EXERCISE AIM =
Reproduce, exactly, the lines of the material below from the line containing "Anzahl der Knoten" through the line containing "Aus dem Beweis in", with both end lines included and nothing else.

SOURCE DATA =
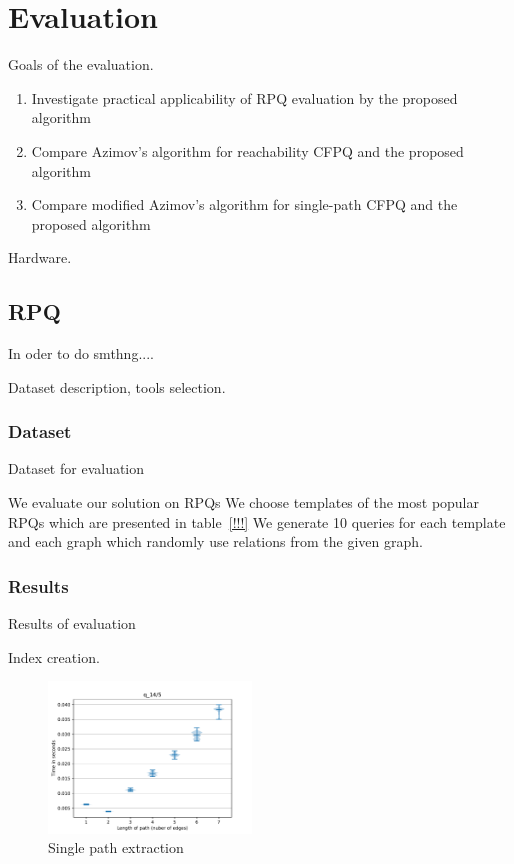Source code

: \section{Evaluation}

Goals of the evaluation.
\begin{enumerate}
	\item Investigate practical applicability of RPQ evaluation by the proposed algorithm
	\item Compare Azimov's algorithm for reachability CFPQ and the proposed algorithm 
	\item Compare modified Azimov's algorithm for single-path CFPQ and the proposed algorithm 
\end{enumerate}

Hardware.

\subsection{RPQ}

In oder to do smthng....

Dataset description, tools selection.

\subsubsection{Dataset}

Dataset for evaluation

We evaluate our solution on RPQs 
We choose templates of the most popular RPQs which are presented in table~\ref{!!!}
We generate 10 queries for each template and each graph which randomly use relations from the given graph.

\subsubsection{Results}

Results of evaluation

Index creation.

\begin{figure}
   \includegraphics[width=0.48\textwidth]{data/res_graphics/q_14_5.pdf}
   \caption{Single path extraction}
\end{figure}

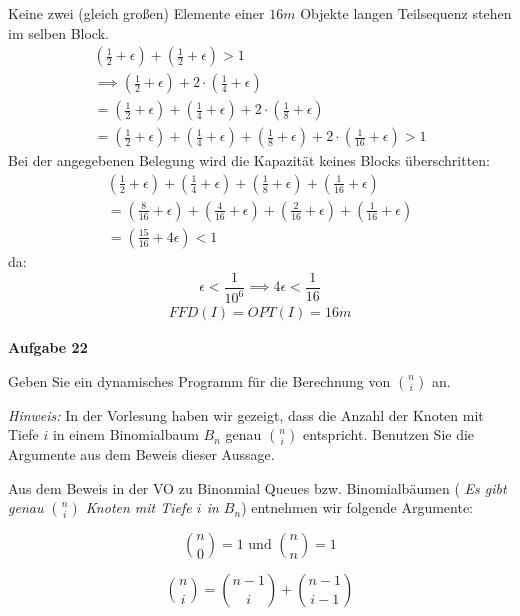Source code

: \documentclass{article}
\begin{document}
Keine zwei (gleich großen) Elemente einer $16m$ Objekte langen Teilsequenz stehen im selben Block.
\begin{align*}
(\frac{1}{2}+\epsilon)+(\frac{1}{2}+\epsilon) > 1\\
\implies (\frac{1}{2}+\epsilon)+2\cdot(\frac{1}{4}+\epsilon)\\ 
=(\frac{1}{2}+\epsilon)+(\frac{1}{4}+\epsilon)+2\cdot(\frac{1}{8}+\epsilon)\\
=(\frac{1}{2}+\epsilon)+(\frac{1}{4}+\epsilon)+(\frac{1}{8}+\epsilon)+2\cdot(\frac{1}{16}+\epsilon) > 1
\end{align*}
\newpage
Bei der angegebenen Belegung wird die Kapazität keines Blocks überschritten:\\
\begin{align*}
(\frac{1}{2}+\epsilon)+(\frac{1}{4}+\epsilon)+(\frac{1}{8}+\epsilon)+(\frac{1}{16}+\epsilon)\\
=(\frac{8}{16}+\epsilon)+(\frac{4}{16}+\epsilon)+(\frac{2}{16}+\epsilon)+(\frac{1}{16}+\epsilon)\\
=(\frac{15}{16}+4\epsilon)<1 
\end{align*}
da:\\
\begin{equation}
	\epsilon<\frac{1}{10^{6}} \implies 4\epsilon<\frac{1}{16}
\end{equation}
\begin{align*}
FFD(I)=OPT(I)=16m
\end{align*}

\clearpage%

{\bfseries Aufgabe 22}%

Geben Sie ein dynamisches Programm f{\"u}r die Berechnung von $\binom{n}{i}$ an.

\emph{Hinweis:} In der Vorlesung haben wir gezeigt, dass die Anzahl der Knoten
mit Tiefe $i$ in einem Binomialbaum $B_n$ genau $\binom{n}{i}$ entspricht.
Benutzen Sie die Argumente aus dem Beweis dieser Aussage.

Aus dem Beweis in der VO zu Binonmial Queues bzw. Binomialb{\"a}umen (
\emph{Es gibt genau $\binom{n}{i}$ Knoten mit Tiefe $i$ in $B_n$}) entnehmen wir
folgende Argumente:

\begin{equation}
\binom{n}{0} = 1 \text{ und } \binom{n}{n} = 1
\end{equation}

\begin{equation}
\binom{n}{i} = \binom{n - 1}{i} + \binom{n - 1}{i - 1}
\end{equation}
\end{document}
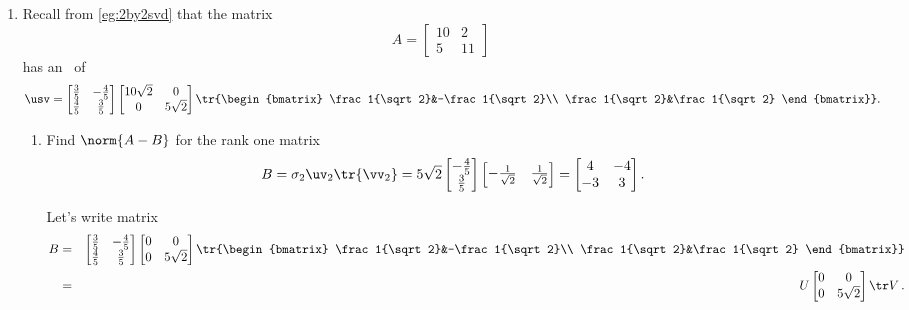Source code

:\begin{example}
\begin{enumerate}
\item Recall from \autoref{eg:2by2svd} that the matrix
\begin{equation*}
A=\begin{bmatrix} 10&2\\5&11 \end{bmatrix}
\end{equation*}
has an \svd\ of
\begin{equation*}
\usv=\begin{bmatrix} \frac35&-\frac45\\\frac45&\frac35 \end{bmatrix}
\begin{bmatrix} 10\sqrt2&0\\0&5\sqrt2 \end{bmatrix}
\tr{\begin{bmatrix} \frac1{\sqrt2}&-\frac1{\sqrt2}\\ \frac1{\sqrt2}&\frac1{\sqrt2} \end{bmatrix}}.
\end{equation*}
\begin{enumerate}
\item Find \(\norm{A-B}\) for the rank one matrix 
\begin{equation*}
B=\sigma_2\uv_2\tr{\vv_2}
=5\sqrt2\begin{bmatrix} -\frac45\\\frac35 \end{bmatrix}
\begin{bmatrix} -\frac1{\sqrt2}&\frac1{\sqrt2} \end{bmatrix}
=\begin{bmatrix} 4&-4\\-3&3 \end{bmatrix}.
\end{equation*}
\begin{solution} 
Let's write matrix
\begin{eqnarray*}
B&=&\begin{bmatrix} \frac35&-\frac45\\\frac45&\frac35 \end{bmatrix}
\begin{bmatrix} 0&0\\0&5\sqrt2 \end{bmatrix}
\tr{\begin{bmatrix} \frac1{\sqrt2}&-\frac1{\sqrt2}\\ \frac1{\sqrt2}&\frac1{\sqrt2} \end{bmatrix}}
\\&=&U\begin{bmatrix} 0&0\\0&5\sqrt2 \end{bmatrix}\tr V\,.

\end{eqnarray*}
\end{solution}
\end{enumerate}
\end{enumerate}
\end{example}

OUTPUT =
\emph{Hinweis:} In der Vorlesung haben wir gezeigt, dass die Anzahl der Knoten
mit Tiefe $i$ in einem Binomialbaum $B_n$ genau $\binom{n}{i}$ entspricht.
Benutzen Sie die Argumente aus dem Beweis dieser Aussage.

Aus dem Beweis in der VO zu Binonmial Queues bzw. Binomialb{\"a}umen (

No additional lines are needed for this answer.